* **Problem**:
Pictures in the records below must be left out. Return exactly the lines from the line with "2.0 dated 14/08/2012" to the line with "the school. |", both included.

BEGIN

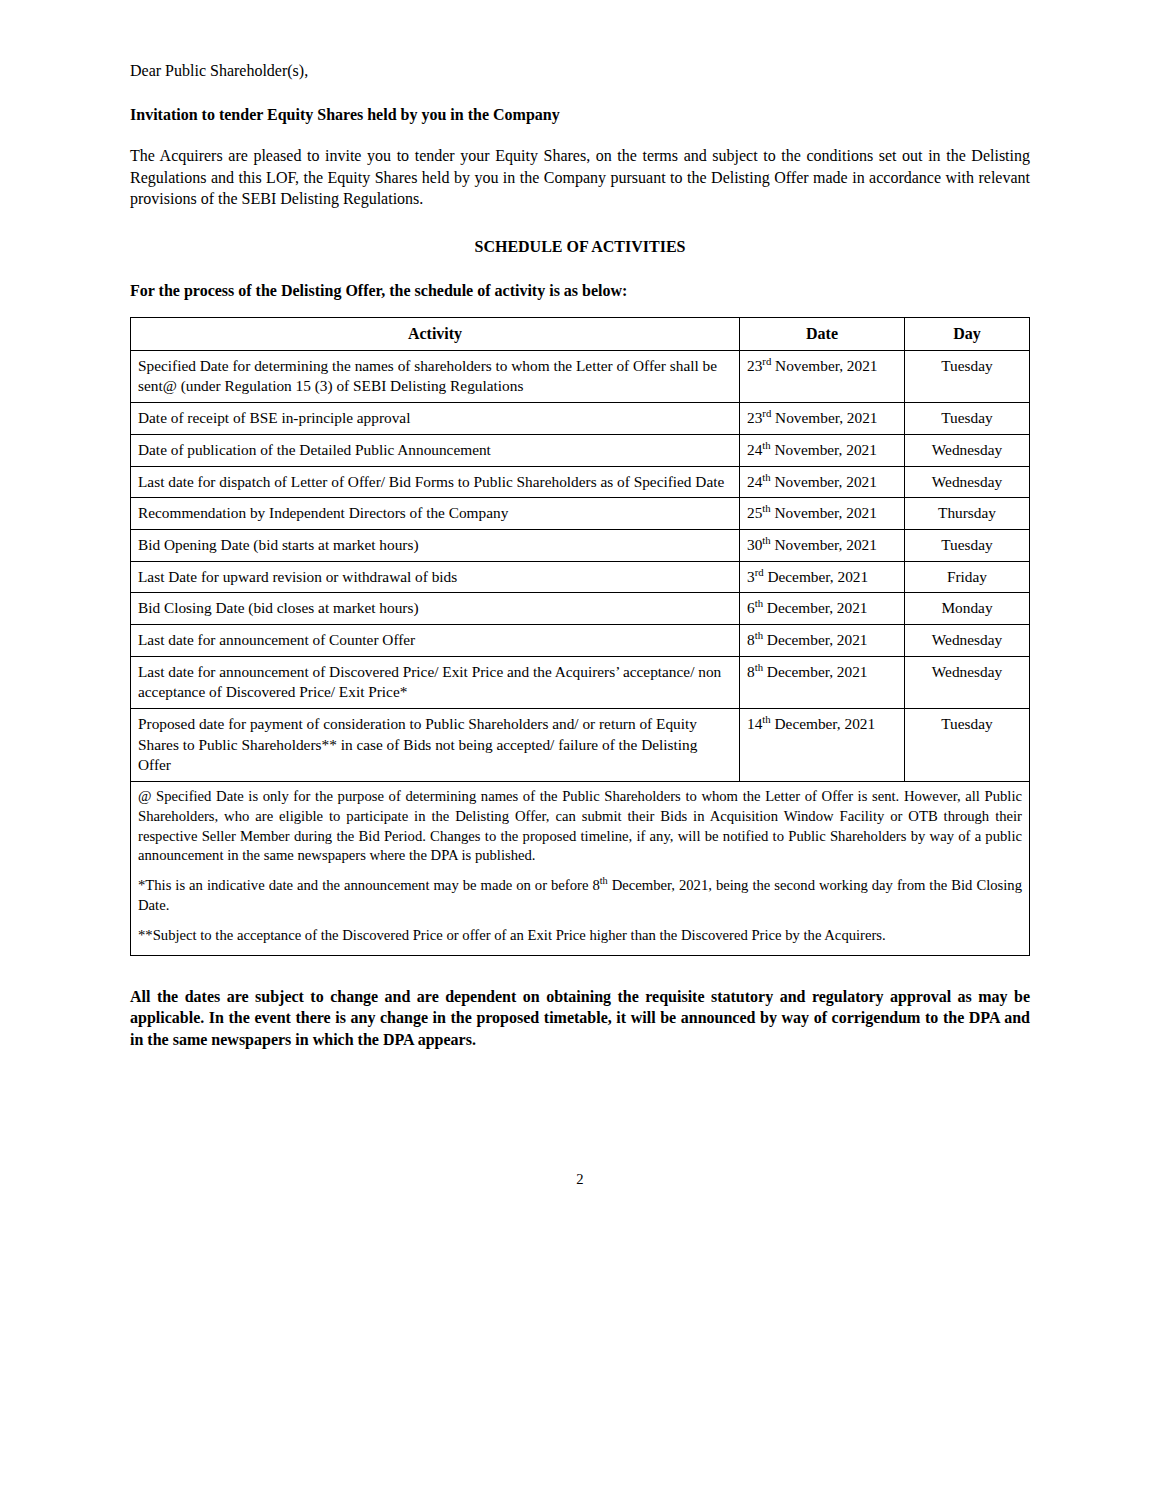Dear Public Shareholder(s),
Invitation to tender Equity Shares held by you in the Company
The Acquirers are pleased to invite you to tender your Equity Shares, on the terms and subject to the conditions set out in the Delisting Regulations and this LOF, the Equity Shares held by you in the Company pursuant to the Delisting Offer made in accordance with relevant provisions of the SEBI Delisting Regulations.
SCHEDULE OF ACTIVITIES
For the process of the Delisting Offer, the schedule of activity is as below:
| Activity | Date | Day |
| --- | --- | --- |
| Specified Date for determining the names of shareholders to whom the Letter of Offer shall be sent@ (under Regulation 15 (3) of SEBI Delisting Regulations | 23 rd November, 2021 | Tuesday |
| Date of receipt of BSE in-principle approval | 23 rd November, 2021 | Tuesday |
| Date of publication of the Detailed Public Announcement | 24 th November, 2021 | Wednesday |
| Last date for dispatch of Letter of Offer/ Bid Forms to Public Shareholders as of Specified Date | 24 th November, 2021 | Wednesday |
| Recommendation by Independent Directors of the Company | 25 th November, 2021 | Thursday |
| Bid Opening Date (bid starts at market hours) | 30 th November, 2021 | Tuesday |
| Last Date for upward revision or withdrawal of bids | 3 rd December, 2021 | Friday |
| Bid Closing Date (bid closes at market hours) | 6 th December, 2021 | Monday |
| Last date for announcement of Counter Offer | 8 th December, 2021 | Wednesday |
| Last date for announcement of Discovered Price/ Exit Price and the Acquirers’ acceptance/ non acceptance of Discovered Price/ Exit Price* | 8 th December, 2021 | Wednesday |
| Proposed date for payment of consideration to Public Shareholders and/ or return of Equity Shares to Public Shareholders** in case of Bids not being accepted/ failure of the Delisting Offer | 14 th December, 2021 | Tuesday |
| @ Specified Date is only for the purpose of determining names of the Public Shareholders to whom the Letter of Offer is sent. However, all Public Shareholders, who are eligible to participate in the Delisting Offer, can submit their Bids in Acquisition Window Facility or OTB through their respective Seller Member during the Bid Period. Changes to the proposed timeline, if any, will be notified to Public Shareholders by way of a public announcement in the same newspapers where the DPA is published. *This is an indicative date and the announcement may be made on or before 8 th December, 2021, being the second working day from the Bid Closing Date. **Subject to the acceptance of the Discovered Price or offer of an Exit Price higher than the Discovered Price by the Acquirers. |
All the dates are subject to change and are dependent on obtaining the requisite statutory and regulatory approval as may be applicable. In the event there is any change in the proposed timetable, it will be announced by way of corrigendum to the DPA and in the same newspapers in which the DPA appears.
2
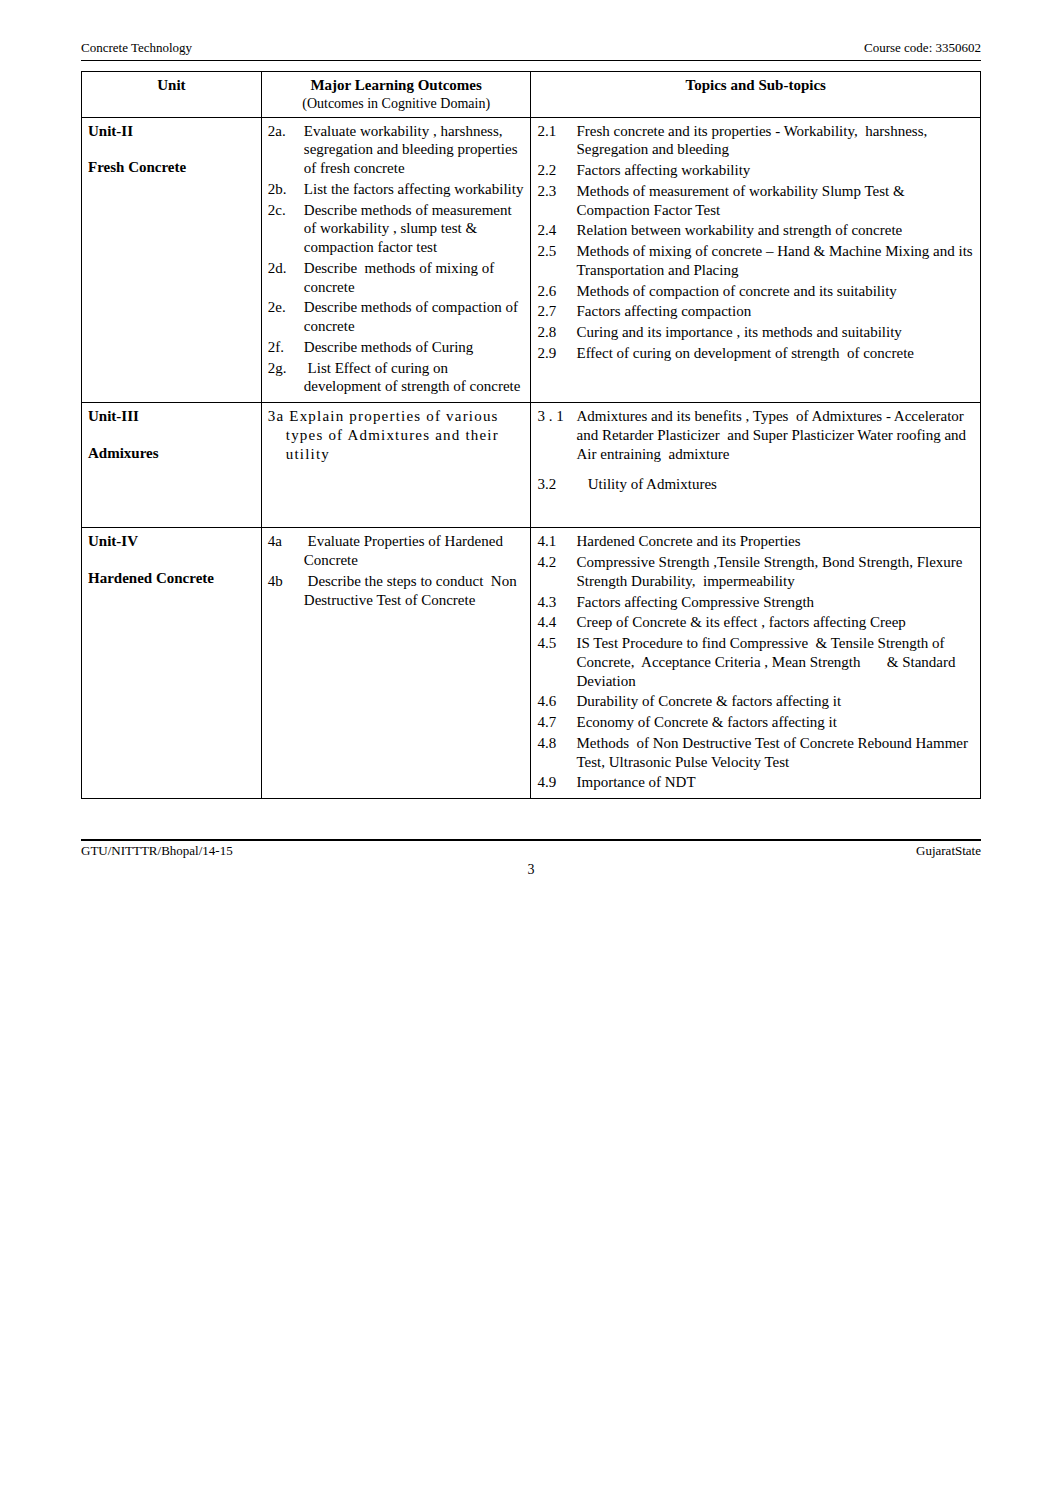Concrete Technology
Course code: 3350602
| Unit | Major Learning Outcomes (Outcomes in Cognitive Domain) | Topics and Sub-topics |
| --- | --- | --- |
| Unit-II Fresh Concrete | 2a. Evaluate workability , harshness, segregation and bleeding properties of fresh concrete 2b. List the factors affecting workability 2c. Describe methods of measurement of workability , slump test & compaction factor test 2d. Describe methods of mixing of concrete 2e. Describe methods of compaction of concrete 2f. Describe methods of Curing 2g. List Effect of curing on development of strength of concrete | 2.1 Fresh concrete and its properties - Workability, harshness, Segregation and bleeding 2.2 Factors affecting workability 2.3 Methods of measurement of workability Slump Test & Compaction Factor Test 2.4 Relation between workability and strength of concrete 2.5 Methods of mixing of concrete – Hand & Machine Mixing and its Transportation and Placing 2.6 Methods of compaction of concrete and its suitability 2.7 Factors affecting compaction 2.8 Curing and its importance , its methods and suitability 2.9 Effect of curing on development of strength of concrete |
| Unit-III Admixures | 3a Explain properties of various types of Admixtures and their utility | 3 . 1 Admixtures and its benefits , Types of Admixtures - Accelerator and Retarder Plasticizer and Super Plasticizer Water roofing and Air entraining admixture 3.2 Utility of Admixtures |
| Unit-IV Hardened Concrete | 4a Evaluate Properties of Hardened Concrete 4b Describe the steps to conduct Non Destructive Test of Concrete | 4.1 Hardened Concrete and its Properties 4.2 Compressive Strength ,Tensile Strength, Bond Strength, Flexure Strength Durability, impermeability 4.3 Factors affecting Compressive Strength 4.4 Creep of Concrete & its effect , factors affecting Creep 4.5 IS Test Procedure to find Compressive & Tensile Strength of Concrete, Acceptance Criteria , Mean Strength & Standard Deviation 4.6 Durability of Concrete & factors affecting it 4.7 Economy of Concrete & factors affecting it 4.8 Methods of Non Destructive Test of Concrete Rebound Hammer Test, Ultrasonic Pulse Velocity Test 4.9 Importance of NDT |
GTU/NITTTR/Bhopal/14-15
GujaratState
3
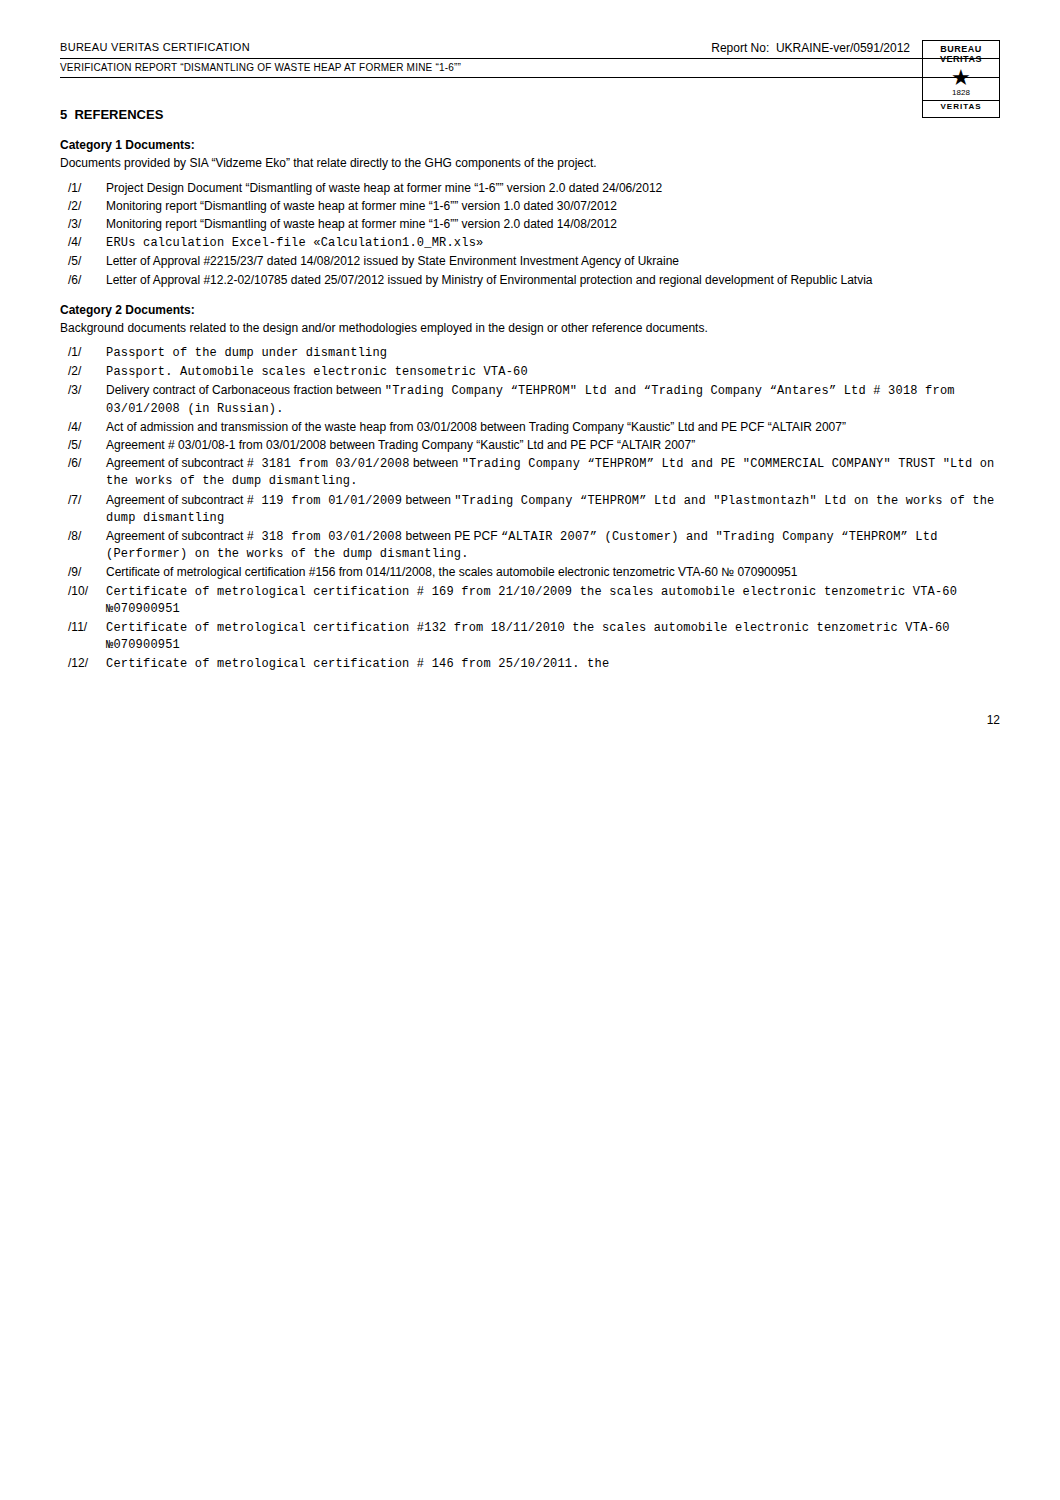BUREAU VERITAS CERTIFICATION
Report No: UKRAINE-ver/0591/2012
BUREAU VERITAS
★
1828
VERITAS
VERIFICATION REPORT “DISMANTLING OF WASTE HEAP AT FORMER MINE “1-6””
5 REFERENCES
Category 1 Documents:
Documents provided by SIA “Vidzeme Eko” that relate directly to the GHG components of the project.
Project Design Document “Dismantling of waste heap at former mine “1-6”” version 2.0 dated 24/06/2012
Monitoring report “Dismantling of waste heap at former mine “1-6”” version 1.0 dated 30/07/2012
Monitoring report “Dismantling of waste heap at former mine “1-6”” version 2.0 dated 14/08/2012
ERUs calculation Excel-file «Calculation1.0_MR.xls»
Letter of Approval #2215/23/7 dated 14/08/2012 issued by State Environment Investment Agency of Ukraine
Letter of Approval #12.2-02/10785 dated 25/07/2012 issued by Ministry of Environmental protection and regional development of Republic Latvia
Category 2 Documents:
Background documents related to the design and/or methodologies employed in the design or other reference documents.
Passport of the dump under dismantling
Passport. Automobile scales electronic tensometric VTA-60
Delivery contract of Carbonaceous fraction between "Trading Company “TEHPROM" Ltd and “Trading Company “Antares” Ltd # 3018 from 03/01/2008 (in Russian).
Act of admission and transmission of the waste heap from 03/01/2008 between Trading Company “Kaustic” Ltd and PE PCF “ALTAIR 2007”
Agreement # 03/01/08-1 from 03/01/2008 between Trading Company “Kaustic” Ltd and PE PCF “ALTAIR 2007”
Agreement of subcontract # 3181 from 03/01/2008 between "Trading Company “TEHPROM” Ltd and PE "COMMERCIAL COMPANY" TRUST "Ltd on the works of the dump dismantling.
Agreement of subcontract # 119 from 01/01/2009 between "Trading Company “TEHPROM” Ltd and "Plastmontazh" Ltd on the works of the dump dismantling
Agreement of subcontract # 318 from 03/01/2008 between PE PCF “ALTAIR 2007” (Customer) and "Trading Company “TEHPROM” Ltd (Performer) on the works of the dump dismantling.
Certificate of metrological certification #156 from 014/11/2008, the scales automobile electronic tenzometric VTA-60 № 070900951
Certificate of metrological certification # 169 from 21/10/2009 the scales automobile electronic tenzometric VTA-60 №070900951
Certificate of metrological certification #132 from 18/11/2010 the scales automobile electronic tenzometric VTA-60 №070900951
Certificate of metrological certification # 146 from 25/10/2011. the
12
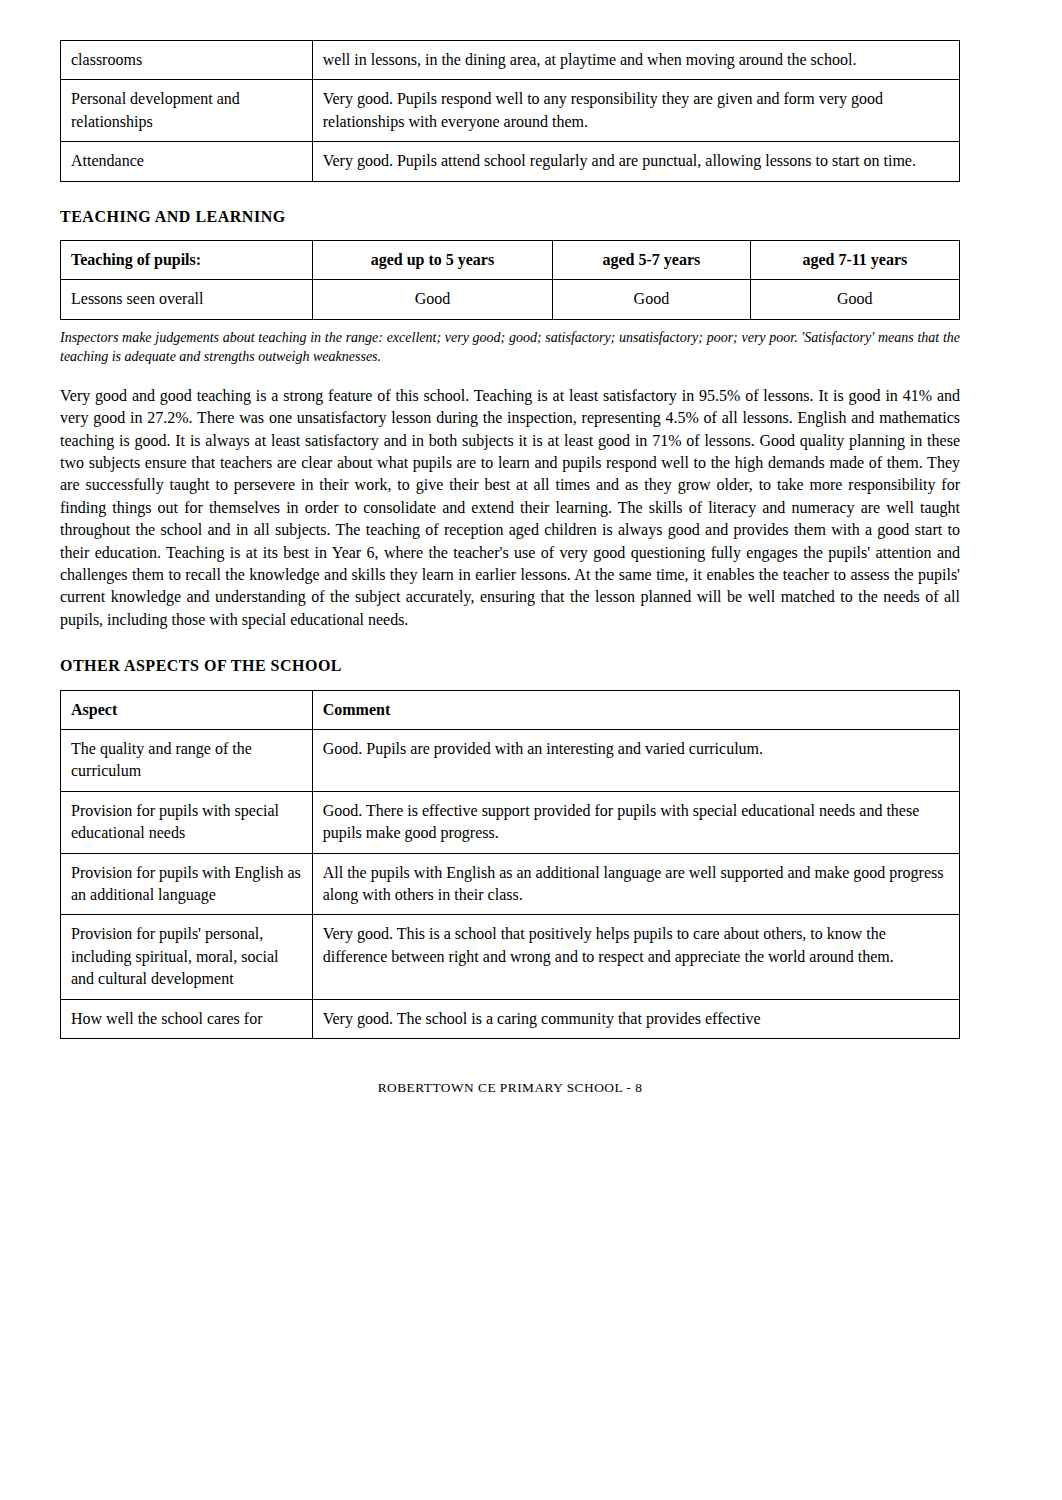| classrooms | well in lessons, in the dining area, at playtime and when moving around the school. |
| Personal development and relationships | Very good. Pupils respond well to any responsibility they are given and form very good relationships with everyone around them. |
| Attendance | Very good. Pupils attend school regularly and are punctual, allowing lessons to start on time. |
TEACHING AND LEARNING
| Teaching of pupils: | aged up to 5 years | aged 5-7 years | aged 7-11 years |
| --- | --- | --- | --- |
| Lessons seen overall | Good | Good | Good |
Inspectors make judgements about teaching in the range: excellent; very good; good; satisfactory; unsatisfactory; poor; very poor. 'Satisfactory' means that the teaching is adequate and strengths outweigh weaknesses.
Very good and good teaching is a strong feature of this school. Teaching is at least satisfactory in 95.5% of lessons. It is good in 41% and very good in 27.2%. There was one unsatisfactory lesson during the inspection, representing 4.5% of all lessons. English and mathematics teaching is good. It is always at least satisfactory and in both subjects it is at least good in 71% of lessons. Good quality planning in these two subjects ensure that teachers are clear about what pupils are to learn and pupils respond well to the high demands made of them. They are successfully taught to persevere in their work, to give their best at all times and as they grow older, to take more responsibility for finding things out for themselves in order to consolidate and extend their learning. The skills of literacy and numeracy are well taught throughout the school and in all subjects. The teaching of reception aged children is always good and provides them with a good start to their education. Teaching is at its best in Year 6, where the teacher's use of very good questioning fully engages the pupils' attention and challenges them to recall the knowledge and skills they learn in earlier lessons. At the same time, it enables the teacher to assess the pupils' current knowledge and understanding of the subject accurately, ensuring that the lesson planned will be well matched to the needs of all pupils, including those with special educational needs.
OTHER ASPECTS OF THE SCHOOL
| Aspect | Comment |
| --- | --- |
| The quality and range of the curriculum | Good. Pupils are provided with an interesting and varied curriculum. |
| Provision for pupils with special educational needs | Good. There is effective support provided for pupils with special educational needs and these pupils make good progress. |
| Provision for pupils with English as an additional language | All the pupils with English as an additional language are well supported and make good progress along with others in their class. |
| Provision for pupils' personal, including spiritual, moral, social and cultural development | Very good. This is a school that positively helps pupils to care about others, to know the difference between right and wrong and to respect and appreciate the world around them. |
| How well the school cares for | Very good. The school is a caring community that provides effective |
ROBERTTOWN CE PRIMARY SCHOOL - 8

END

* **The answer**:
Monitoring report “Dismantling of waste heap at former mine “1-6”” version 2.0 dated 14/08/2012
ERUs calculation Excel-file «Calculation1.0_MR.xls»
Letter of Approval #2215/23/7 dated 14/08/2012 issued by State Environment Investment Agency of Ukraine
Letter of Approval #12.2-02/10785 dated 25/07/2012 issued by Ministry of Environmental protection and regional development of Republic Latvia
Category 2 Documents:
Background documents related to the design and/or methodologies employed in the design or other reference documents.
Passport of the dump under dismantling
Passport. Automobile scales electronic tensometric VTA-60
Delivery contract of Carbonaceous fraction between "Trading Company “TEHPROM" Ltd and “Trading Company “Antares” Ltd # 3018 from 03/01/2008 (in Russian).
Act of admission and transmission of the waste heap from 03/01/2008 between Trading Company “Kaustic” Ltd and PE PCF “ALTAIR 2007”
Agreement # 03/01/08-1 from 03/01/2008 between Trading Company “Kaustic” Ltd and PE PCF “ALTAIR 2007”
Agreement of subcontract # 3181 from 03/01/2008 between "Trading Company “TEHPROM” Ltd and PE "COMMERCIAL COMPANY" TRUST "Ltd on the works of the dump dismantling.
Agreement of subcontract # 119 from 01/01/2009 between "Trading Company “TEHPROM” Ltd and "Plastmontazh" Ltd on the works of the dump dismantling
Agreement of subcontract # 318 from 03/01/2008 between PE PCF “ALTAIR 2007” (Customer) and "Trading Company “TEHPROM” Ltd (Performer) on the works of the dump dismantling.
Certificate of metrological certification #156 from 014/11/2008, the scales automobile electronic tenzometric VTA-60 № 070900951
Certificate of metrological certification # 169 from 21/10/2009 the scales automobile electronic tenzometric VTA-60 №070900951
Certificate of metrological certification #132 from 18/11/2010 the scales automobile electronic tenzometric VTA-60 №070900951
Certificate of metrological certification # 146 from 25/10/2011. the
12
| classrooms | well in lessons, in the dining area, at playtime and when moving around the school. |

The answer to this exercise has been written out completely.